Q1. Why is walk-forward validation more appropriate for financial time series than k-fold cross-validation?

Answer: Financial time series have temporal dependency; randomly splitting folds allows future data to leak into training, creating look-ahead bias that inflates apparent model performance.

Explanation: Walk-forward validation always trains on past data and tests on future data, preserving temporal order. In k-fold, a training fold can contain observations that occur after some test observations, meaning the model effectively "knows the future." Financial returns also exhibit autocorrelation and regime shifts, making temporal ordering of validation essential.

Q2. What are the limitations of the Sharpe ratio, and when is the Sortino ratio more appropriate?

Answer: The Sharpe ratio treats upside and downside volatility identically. A strategy with large positive return spikes is penalized unfairly, making its Sharpe ratio look worse than it deserves.

Explanation: The Sortino ratio replaces the denominator with downside deviation, penalizing only losses that investors actually dislike. It is more appropriate for strategies with asymmetric return distributions — such as momentum, option writing, or trend-following — where upside variance is desirable and should not reduce the risk-adjusted score.

Q3. How does look-ahead bias cause backtest results to be overly optimistic?

Answer: When signals are computed using data that did not exist at the time of the trade — such as the same bar's closing price used to trigger an open-bar entry — the model implicitly knows the future and records artificially high accuracy.

Explanation: Common sources include: using the daily close to generate a same-day entry signal, failing to apply shift(-n) when labeling forward returns, rolling statistics that include the current bar, and exponential moving averages that back-propagate future information. Each instance makes the strategy appear to predict what it actually already observed.
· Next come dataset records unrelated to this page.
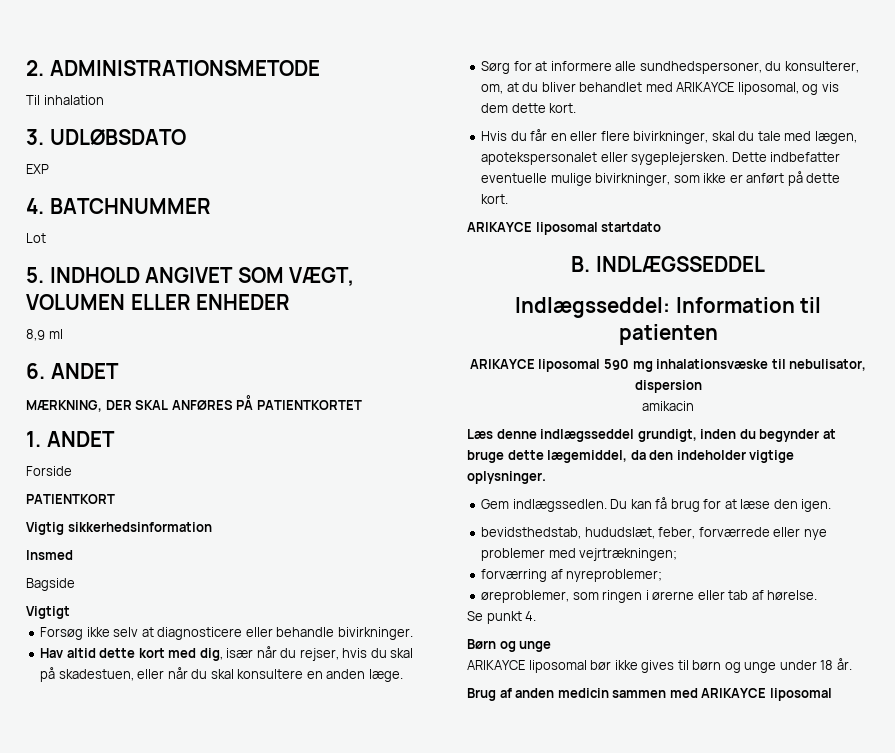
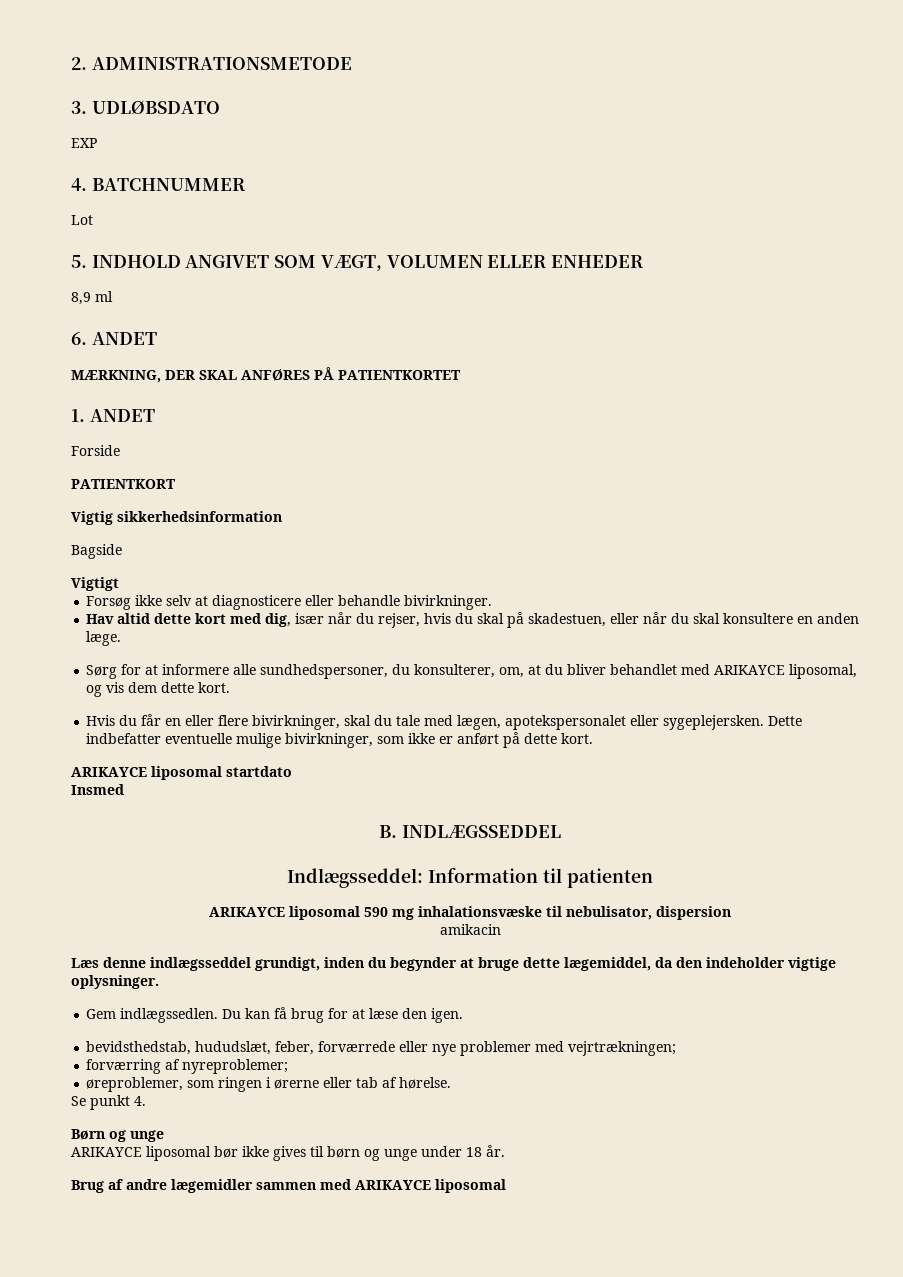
[26,95,104,105] // Til inhalation -> (352, 63) none
[26,550,73,560] // Insmed -> (282, 516) none
(662, 227) none -> [71,784,124,795] // Insmed
[515,688,609,698] anden medicin -> [126,1179,253,1193] andre lægemidler

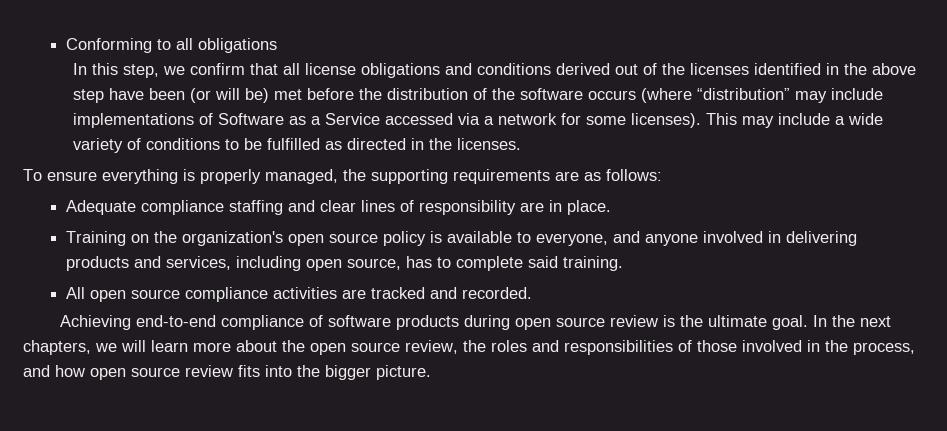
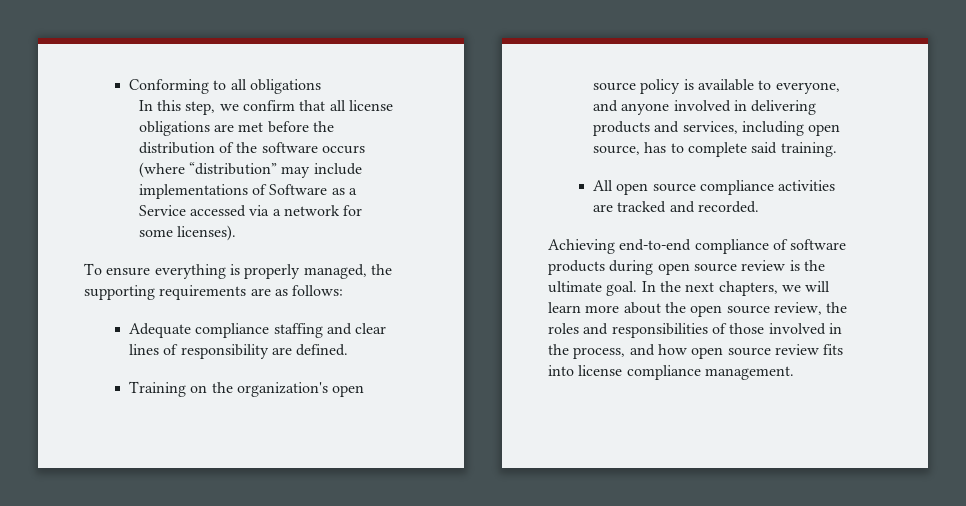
[444,63,916,75] [72,88,269,103] and conditions derived out of the licenses identified in the above step have been (or will be) -> [214,124,235,132] are
[705,113,883,128] [72,138,521,153] This may include a wide variety of conditions to be fulfilled as directed in the licenses. -> (237, 233) none
[548,200,611,215] in place. -> [296,344,349,356] defined.
[297,365,431,380] the bigger picture. -> [578,365,794,380] license compliance management.

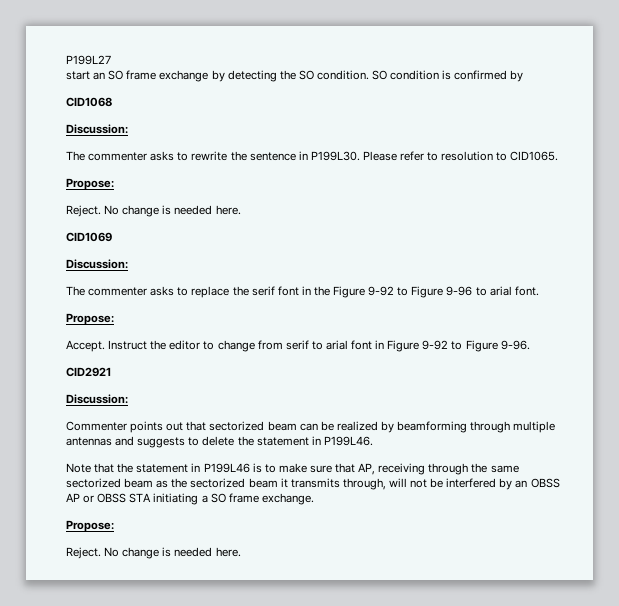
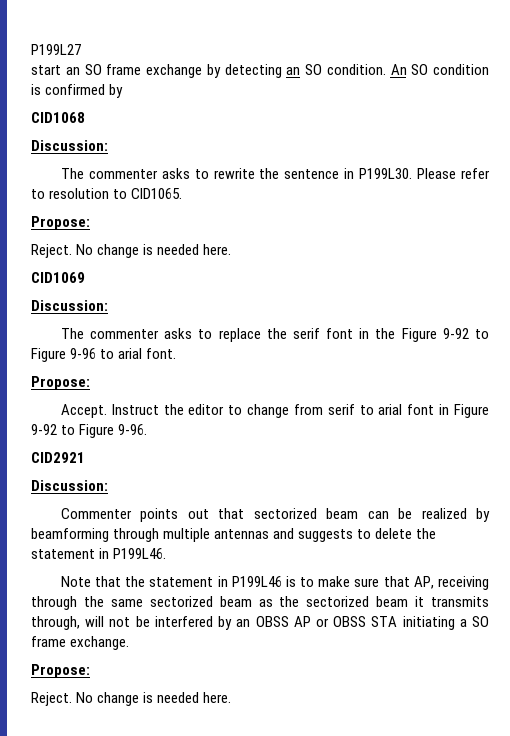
[279,70,296,80] the -> [286,67,301,75] an
(369, 75) none -> [390,64,407,75] An

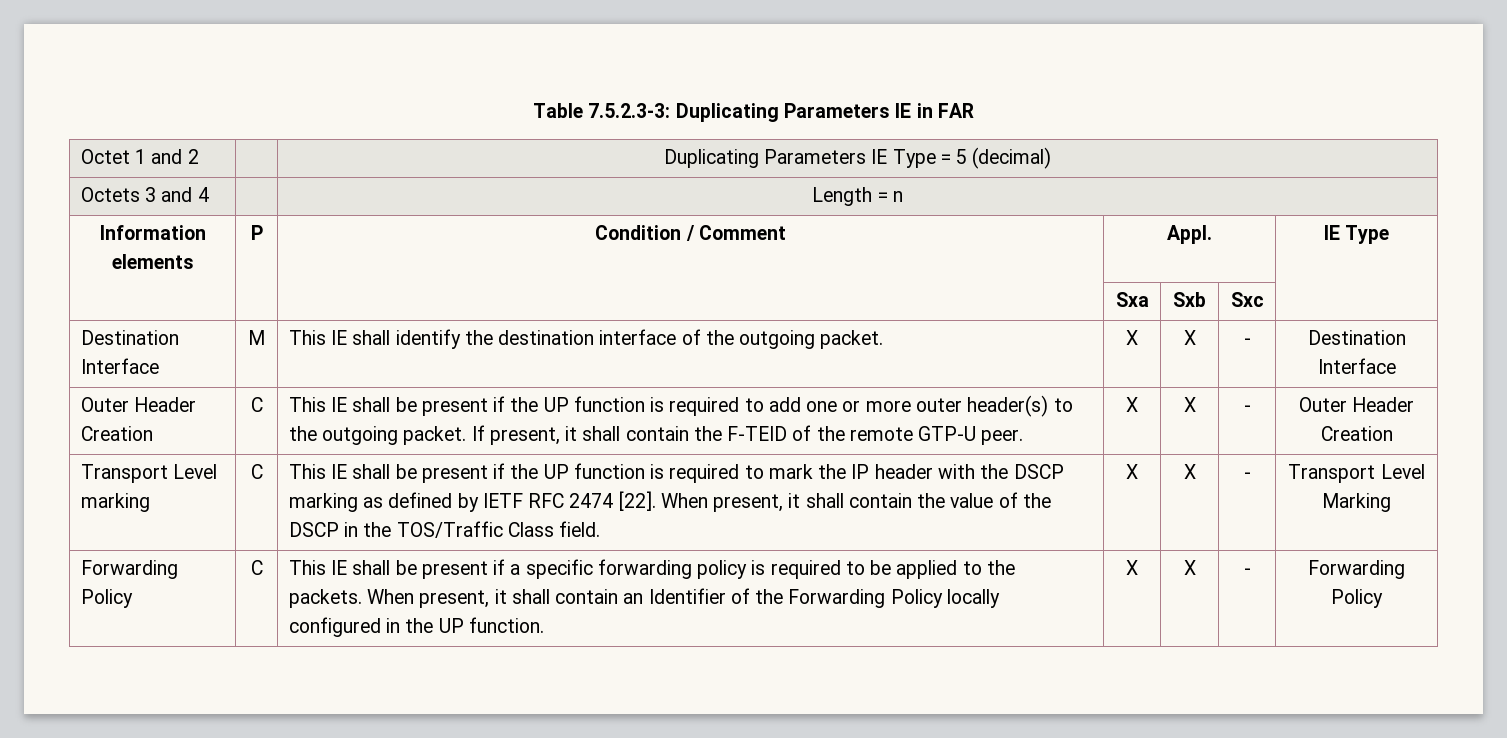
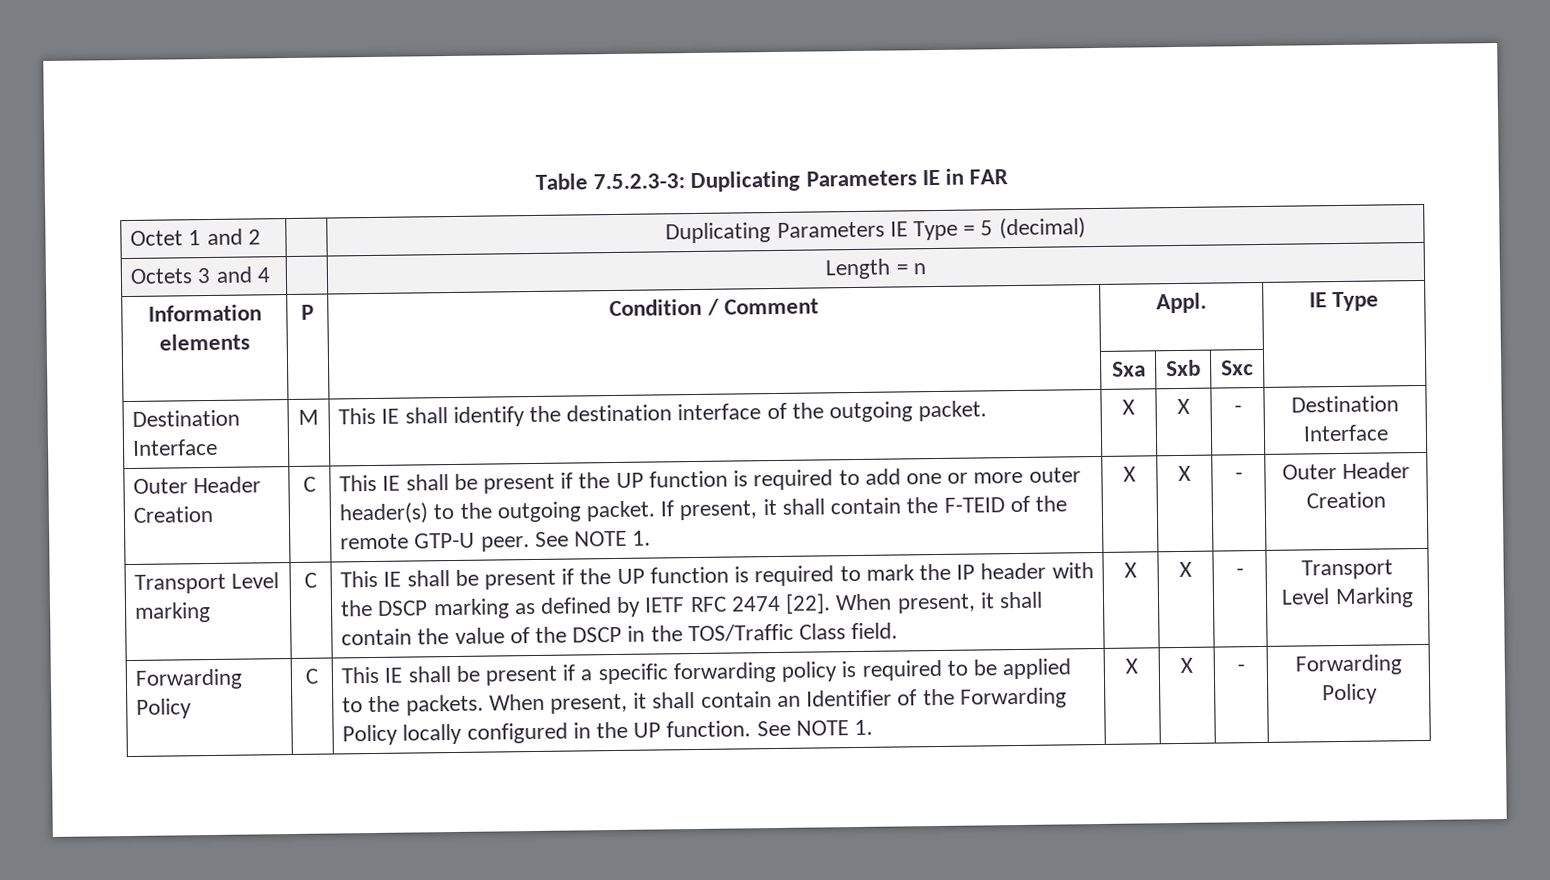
(1024, 437) none -> [534,530,652,547] See NOTE 1.
(544, 625) none -> [756,719,874,737] See NOTE 1.

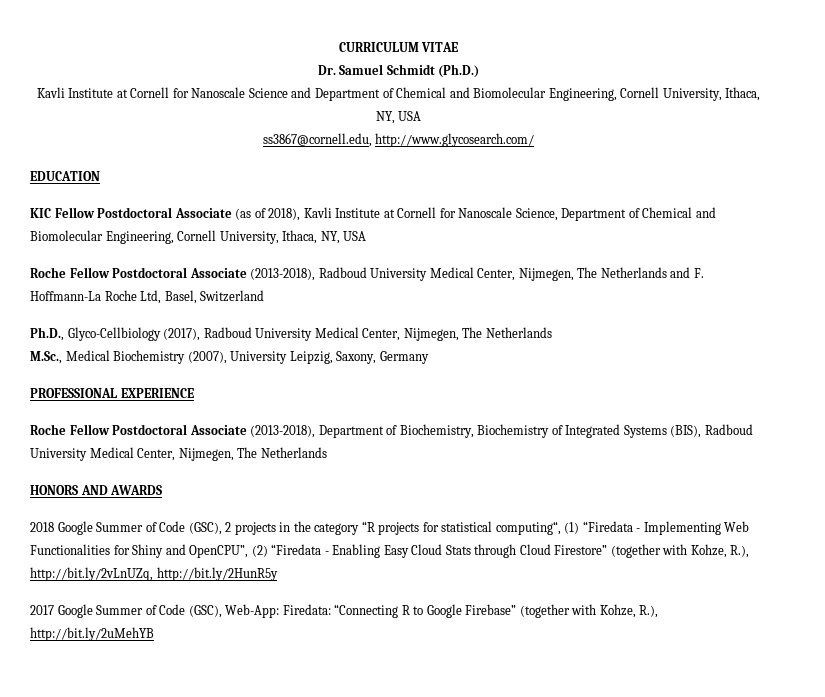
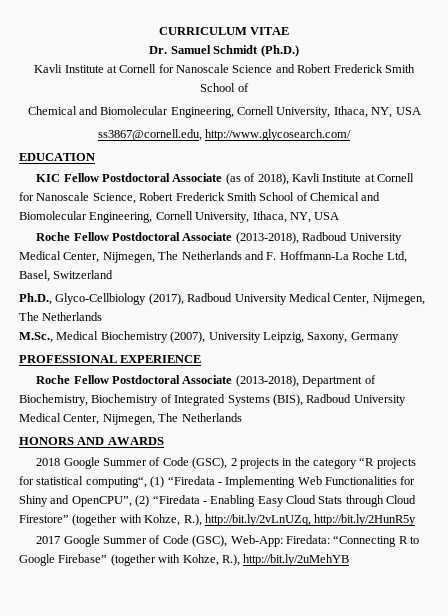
[315,88,394,101] Department of -> [297,64,415,73] [200,83,249,92] Robert Frederick Smith School of //
[561,208,627,221] Department -> [139,192,295,201] Robert Frederick Smith School

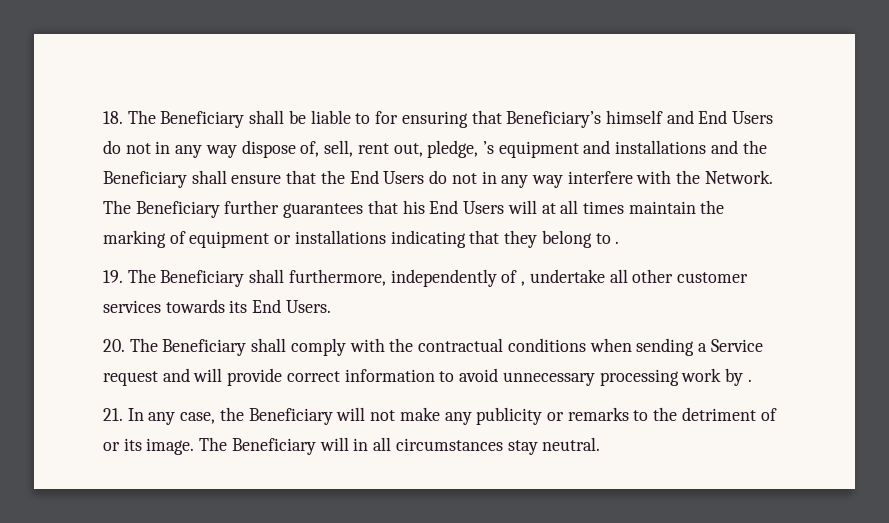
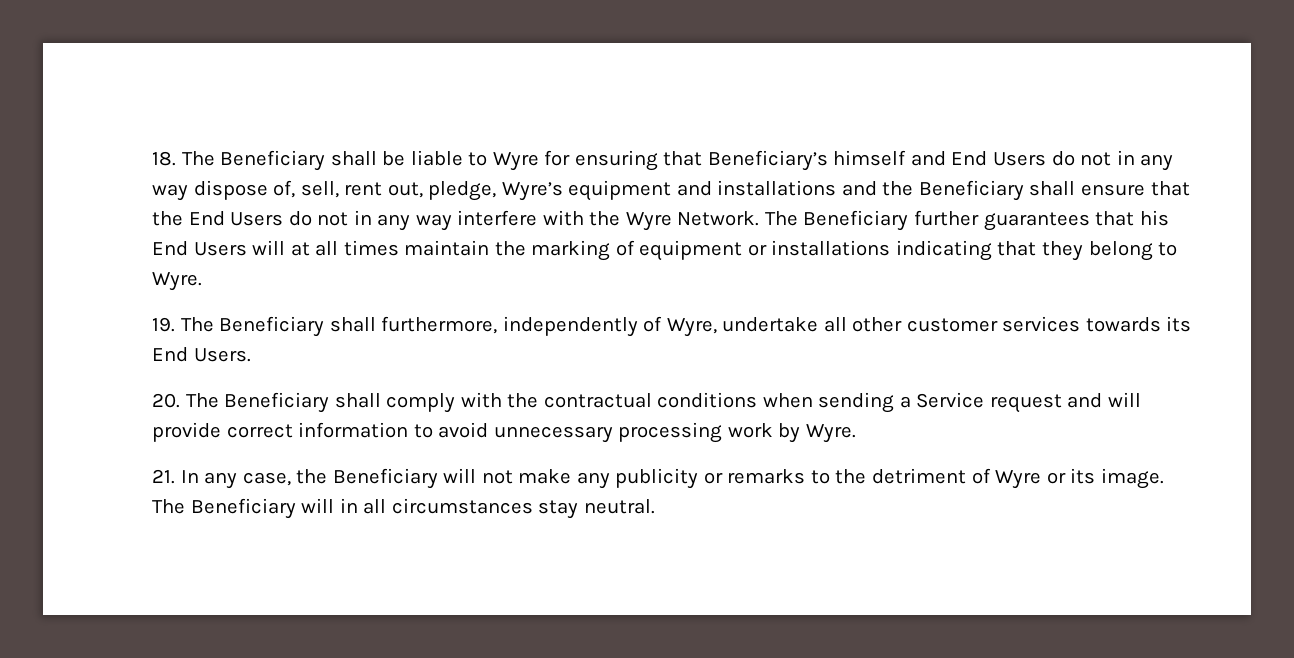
(371, 118) none -> [492,152,539,171] Wyre
[482,141,494,154] ’s -> [501,182,563,201] Wyre’s
(701, 177) none -> [625,212,672,231] Wyre
[615,241,620,244] . -> [152,272,202,291] Wyre.
[521,281,526,286] , -> [666,318,717,337] Wyre,
[747,379,752,382] . -> [805,424,856,443] Wyre.
(777, 414) none -> [995,470,1042,489] Wyre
Q4. What is the mathematical justification for Kelly Criterion in position sizing, and why use fractional Kelly?

Answer: The Kelly formula f* = W - (1 - W) / R maximizes the expected log return, which is equivalent to maximizing the long-run geometric growth rate of wealth.

Explanation: By maximizing E[log(wealth)], Kelly provably grows capital faster than any other fixed-fraction strategy over the long run. However, the formula is sensitive to estimation error in W (win rate) and R (win/loss ratio). Overestimating edge leads to over-betting and severe drawdowns. Fractional Kelly (25–50% of f*) sacrifices some asymptotic growth rate for dramatically reduced variance and drawdown, making it far more practical for live trading.

Q5. Why should numeric guidance and text tone be analyzed separately when using LLMs on earnings calls?

Answer: Management often delivers strong headline numbers while guiding conservatively for the next quarter, or presents weak results in reassuring language. Mixing the two signals causes them to cancel out, diluting alpha.

Explanation: Earnings releases contain three distinct information types: (1) realized figures such as EPS and revenue, (2) forward guidance numbers, and (3) qualitative tone in management commentary. LLMs like FinBERT accurately score tone but can misclassify a sentence like "revenue missed by 8%" as neutral or positive depending on surrounding context. Parsing numeric figures with structured extraction and scoring text tone separately — then combining them in a weighted ensemble — produces more accurate and robust natural-language alpha signals.